Dans les années 1930 ou 1940, Georges Pagot essaya de retrouver l'endroit exploré par les deux dragons et le gardien de la Grange aux Dîmes, sans succès.

"...une visite des lieux ne m'a pas permis de trouver trace du passage dont il s'agit. Est-ce par suite d'éboulements ou rebouchage ? Nul ne le sait aujourd'hui.", écrit-il (4).

En 1978, le C.R.E.P.S. (5) tenta à son tour, toujours sans succès, de retrouver cet espace souterrain.

Il est toutefois probable que cet espace souterrain existe vraiment, mais qu'un ou plusieurs effondrements en ait condamné l'accès (les souterrains de la Grange aux Dîmes sont vraisemblablement des souterrains de carrière et l'ensemble présente un aspect assez désordonné, d'où de forts risques d'éboulement).

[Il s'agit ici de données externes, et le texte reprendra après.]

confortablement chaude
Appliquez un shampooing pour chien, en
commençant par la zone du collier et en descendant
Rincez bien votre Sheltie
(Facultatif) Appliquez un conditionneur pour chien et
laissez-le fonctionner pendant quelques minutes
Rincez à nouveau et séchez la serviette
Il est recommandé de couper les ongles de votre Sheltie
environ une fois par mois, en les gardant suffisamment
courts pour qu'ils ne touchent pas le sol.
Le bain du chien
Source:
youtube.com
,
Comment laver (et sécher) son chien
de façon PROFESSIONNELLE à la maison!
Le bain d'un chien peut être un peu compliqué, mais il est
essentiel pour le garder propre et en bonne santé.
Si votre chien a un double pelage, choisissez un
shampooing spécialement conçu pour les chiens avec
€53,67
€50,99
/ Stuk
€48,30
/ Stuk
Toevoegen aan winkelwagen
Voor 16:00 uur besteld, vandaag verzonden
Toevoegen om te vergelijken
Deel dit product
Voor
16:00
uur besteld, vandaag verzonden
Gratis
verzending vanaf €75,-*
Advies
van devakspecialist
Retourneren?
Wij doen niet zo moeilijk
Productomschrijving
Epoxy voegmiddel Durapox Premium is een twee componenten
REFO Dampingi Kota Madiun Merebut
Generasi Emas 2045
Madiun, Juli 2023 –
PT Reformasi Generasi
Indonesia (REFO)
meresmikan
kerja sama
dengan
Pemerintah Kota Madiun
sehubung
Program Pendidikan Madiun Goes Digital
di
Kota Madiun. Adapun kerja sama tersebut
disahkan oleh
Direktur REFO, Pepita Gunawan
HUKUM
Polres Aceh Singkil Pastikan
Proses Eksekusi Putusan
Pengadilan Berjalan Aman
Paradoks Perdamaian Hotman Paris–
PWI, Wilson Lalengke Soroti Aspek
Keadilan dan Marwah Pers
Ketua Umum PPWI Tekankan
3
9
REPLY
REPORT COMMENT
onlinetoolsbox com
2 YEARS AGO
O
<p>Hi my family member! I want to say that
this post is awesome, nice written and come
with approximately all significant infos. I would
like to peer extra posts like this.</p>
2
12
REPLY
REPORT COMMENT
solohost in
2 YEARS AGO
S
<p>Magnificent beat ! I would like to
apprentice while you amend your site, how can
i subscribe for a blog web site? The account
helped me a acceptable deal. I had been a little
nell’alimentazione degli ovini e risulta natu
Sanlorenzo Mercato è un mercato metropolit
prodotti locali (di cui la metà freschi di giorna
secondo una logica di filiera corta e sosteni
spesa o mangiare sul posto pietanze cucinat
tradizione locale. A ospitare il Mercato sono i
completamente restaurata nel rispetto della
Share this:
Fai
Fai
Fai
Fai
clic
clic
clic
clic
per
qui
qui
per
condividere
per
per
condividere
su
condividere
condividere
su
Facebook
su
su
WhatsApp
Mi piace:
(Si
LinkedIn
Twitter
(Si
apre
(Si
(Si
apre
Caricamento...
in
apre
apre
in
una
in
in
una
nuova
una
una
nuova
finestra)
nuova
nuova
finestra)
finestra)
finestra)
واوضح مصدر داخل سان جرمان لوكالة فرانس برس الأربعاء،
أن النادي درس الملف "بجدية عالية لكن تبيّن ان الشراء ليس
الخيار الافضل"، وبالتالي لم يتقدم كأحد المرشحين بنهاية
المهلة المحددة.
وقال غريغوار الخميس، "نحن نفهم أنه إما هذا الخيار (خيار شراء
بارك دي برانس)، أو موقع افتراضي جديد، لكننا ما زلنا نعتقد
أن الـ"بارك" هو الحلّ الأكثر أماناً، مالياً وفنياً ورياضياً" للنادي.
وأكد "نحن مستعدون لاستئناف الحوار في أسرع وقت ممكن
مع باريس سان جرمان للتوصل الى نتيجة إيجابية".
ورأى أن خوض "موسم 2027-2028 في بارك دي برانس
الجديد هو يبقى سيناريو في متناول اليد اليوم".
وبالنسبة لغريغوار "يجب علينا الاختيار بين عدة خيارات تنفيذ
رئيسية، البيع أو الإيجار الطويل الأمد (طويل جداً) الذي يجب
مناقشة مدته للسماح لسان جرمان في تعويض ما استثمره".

Concernant cette découverte à la Grange aux Dîmes, nous publierons prochainement l'article du Briard n° 55, 20 juillet 1894.

A suivre...

(1) La découverte du parchemin fait quant à elle partie de la trame imaginaire du roman.

(2) Camille Lamarque dans un autre passage du récit, suite à une erreur.

(3) Ce passage peut paraître contradictoire avec le paragraphe précédent, ainsi qu'avec le paragraphe où il est dit qu'ils "se munirent de lumières et de cordes". Mais sans doute la corde ayant servie à descendre la pierre n'était pas d'une solidité suffisante pour soutenir le poids d'un corps humain. Et si les explorateurs avaient d'autres cordes, peut-être avaient-elles déjà été utilisées en amont du réseau.

(4) Bulletin de la Société d'Histoire et d'Archéologie de l'Arrondissement de Provins, année 1978, p. 68.

(5) Op. cit., p. 69. C.R.E.P.S. : Cercle de Recherche et d'Etudes du Provins Souterrain.